Items in a dataset:
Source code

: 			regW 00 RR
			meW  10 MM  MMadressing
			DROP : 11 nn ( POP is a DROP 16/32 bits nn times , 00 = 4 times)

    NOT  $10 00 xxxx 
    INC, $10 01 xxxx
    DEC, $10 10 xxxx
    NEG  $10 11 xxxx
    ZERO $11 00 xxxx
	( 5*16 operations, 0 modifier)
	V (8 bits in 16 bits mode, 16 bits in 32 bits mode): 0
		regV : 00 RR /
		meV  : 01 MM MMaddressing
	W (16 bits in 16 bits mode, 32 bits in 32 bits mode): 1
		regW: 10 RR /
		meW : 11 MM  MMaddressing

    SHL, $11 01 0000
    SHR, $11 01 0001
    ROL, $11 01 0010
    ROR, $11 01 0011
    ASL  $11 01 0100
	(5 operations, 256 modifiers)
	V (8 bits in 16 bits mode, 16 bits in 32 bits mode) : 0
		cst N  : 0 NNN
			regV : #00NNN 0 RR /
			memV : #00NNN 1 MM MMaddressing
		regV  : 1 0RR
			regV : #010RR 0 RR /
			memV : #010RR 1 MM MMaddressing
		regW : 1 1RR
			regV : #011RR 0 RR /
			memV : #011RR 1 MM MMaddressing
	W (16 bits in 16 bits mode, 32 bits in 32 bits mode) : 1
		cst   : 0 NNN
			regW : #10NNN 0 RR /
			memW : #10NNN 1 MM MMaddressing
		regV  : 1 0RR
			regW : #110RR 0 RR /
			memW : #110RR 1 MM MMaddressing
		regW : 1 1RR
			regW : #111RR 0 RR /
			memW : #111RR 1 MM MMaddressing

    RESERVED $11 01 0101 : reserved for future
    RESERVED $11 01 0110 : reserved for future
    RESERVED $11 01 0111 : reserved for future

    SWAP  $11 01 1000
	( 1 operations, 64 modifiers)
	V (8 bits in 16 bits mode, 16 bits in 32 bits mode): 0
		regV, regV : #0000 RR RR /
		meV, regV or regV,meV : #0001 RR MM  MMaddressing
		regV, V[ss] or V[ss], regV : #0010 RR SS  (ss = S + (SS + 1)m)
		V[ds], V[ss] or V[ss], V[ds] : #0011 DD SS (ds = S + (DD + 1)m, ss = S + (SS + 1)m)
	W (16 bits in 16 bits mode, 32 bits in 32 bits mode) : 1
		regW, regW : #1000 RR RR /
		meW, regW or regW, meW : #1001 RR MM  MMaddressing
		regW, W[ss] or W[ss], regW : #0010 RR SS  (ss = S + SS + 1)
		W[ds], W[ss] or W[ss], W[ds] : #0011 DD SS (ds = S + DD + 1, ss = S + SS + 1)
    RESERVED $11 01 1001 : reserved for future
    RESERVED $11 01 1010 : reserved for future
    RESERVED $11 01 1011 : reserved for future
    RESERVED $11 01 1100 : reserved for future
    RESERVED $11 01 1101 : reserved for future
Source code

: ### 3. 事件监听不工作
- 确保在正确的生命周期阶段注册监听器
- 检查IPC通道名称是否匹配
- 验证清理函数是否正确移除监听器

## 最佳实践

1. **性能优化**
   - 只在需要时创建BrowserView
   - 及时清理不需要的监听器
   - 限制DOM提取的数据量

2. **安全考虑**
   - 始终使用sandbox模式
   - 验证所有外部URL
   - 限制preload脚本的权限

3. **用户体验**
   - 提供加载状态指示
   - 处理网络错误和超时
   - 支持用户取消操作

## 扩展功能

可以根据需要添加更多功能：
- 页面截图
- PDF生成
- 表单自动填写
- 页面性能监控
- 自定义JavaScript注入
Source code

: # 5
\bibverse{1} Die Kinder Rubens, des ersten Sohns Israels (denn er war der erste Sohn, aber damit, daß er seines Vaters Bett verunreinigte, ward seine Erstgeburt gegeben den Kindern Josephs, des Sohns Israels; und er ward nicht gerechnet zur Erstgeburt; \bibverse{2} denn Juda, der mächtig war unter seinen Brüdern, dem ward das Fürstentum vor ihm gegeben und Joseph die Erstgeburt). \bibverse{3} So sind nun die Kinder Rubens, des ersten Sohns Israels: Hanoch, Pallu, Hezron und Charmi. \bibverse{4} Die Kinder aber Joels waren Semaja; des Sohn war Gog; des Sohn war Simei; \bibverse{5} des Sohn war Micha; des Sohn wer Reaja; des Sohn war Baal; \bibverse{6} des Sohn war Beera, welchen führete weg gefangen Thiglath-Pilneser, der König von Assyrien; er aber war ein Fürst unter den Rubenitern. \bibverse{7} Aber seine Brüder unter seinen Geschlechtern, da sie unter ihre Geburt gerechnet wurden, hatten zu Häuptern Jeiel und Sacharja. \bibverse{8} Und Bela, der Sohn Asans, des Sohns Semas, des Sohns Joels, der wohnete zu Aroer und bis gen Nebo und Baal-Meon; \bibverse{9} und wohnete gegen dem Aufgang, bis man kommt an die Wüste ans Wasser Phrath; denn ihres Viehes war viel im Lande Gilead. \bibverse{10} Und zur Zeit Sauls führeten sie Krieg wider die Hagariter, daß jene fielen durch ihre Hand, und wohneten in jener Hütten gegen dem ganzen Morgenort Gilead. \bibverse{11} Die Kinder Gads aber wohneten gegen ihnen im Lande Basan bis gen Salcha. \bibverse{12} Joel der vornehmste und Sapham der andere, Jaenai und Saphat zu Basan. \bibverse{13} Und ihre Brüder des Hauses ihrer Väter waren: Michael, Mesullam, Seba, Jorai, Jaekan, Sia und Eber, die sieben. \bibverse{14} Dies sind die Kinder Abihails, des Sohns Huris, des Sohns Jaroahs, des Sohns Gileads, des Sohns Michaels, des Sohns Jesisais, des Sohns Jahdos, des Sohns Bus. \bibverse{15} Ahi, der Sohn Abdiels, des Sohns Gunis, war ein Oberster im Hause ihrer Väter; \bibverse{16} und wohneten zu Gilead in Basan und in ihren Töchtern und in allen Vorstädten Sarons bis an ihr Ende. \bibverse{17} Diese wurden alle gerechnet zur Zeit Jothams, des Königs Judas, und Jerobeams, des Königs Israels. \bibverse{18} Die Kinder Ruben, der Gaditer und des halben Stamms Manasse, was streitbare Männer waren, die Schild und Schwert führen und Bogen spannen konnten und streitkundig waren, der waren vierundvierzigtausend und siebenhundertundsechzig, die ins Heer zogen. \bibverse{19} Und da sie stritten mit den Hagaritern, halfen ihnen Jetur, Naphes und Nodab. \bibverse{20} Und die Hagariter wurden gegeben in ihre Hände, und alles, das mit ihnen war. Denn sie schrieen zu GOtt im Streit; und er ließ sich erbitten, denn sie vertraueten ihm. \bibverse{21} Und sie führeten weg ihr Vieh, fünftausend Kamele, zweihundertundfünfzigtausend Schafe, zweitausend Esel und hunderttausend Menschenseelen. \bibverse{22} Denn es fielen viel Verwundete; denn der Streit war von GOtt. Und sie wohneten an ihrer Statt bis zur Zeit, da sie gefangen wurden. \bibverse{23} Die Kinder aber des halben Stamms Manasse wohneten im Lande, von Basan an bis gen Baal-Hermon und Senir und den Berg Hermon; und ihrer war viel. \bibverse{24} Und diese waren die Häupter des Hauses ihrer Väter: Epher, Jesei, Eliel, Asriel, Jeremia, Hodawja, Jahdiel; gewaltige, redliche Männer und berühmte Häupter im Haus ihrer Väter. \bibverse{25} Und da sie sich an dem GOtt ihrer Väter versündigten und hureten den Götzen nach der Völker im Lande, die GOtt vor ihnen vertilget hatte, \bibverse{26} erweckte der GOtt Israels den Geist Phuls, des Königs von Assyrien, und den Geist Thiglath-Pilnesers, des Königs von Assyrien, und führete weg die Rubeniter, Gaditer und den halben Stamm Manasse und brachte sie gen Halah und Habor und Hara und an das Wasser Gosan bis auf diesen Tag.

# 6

TASK OBJECTIVE:
From the material, pull out the lines from the one containing "SHL, $11 01 0000" up to and including the one containing "memW : #111RR 1 MM MMaddressing", and reproduce them without any change.

EXERCISE RESULT:
    SHL, $11 01 0000
    SHR, $11 01 0001
    ROL, $11 01 0010
    ROR, $11 01 0011
    ASL  $11 01 0100
	(5 operations, 256 modifiers)
	V (8 bits in 16 bits mode, 16 bits in 32 bits mode) : 0
		cst N  : 0 NNN
			regV : #00NNN 0 RR /
			memV : #00NNN 1 MM MMaddressing
		regV  : 1 0RR
			regV : #010RR 0 RR /
			memV : #010RR 1 MM MMaddressing
		regW : 1 1RR
			regV : #011RR 0 RR /
			memV : #011RR 1 MM MMaddressing
	W (16 bits in 16 bits mode, 32 bits in 32 bits mode) : 1
		cst   : 0 NNN
			regW : #10NNN 0 RR /
			memW : #10NNN 1 MM MMaddressing
		regV  : 1 0RR
			regW : #110RR 0 RR /
			memW : #110RR 1 MM MMaddressing
		regW : 1 1RR
			regW : #111RR 0 RR /
			memW : #111RR 1 MM MMaddressing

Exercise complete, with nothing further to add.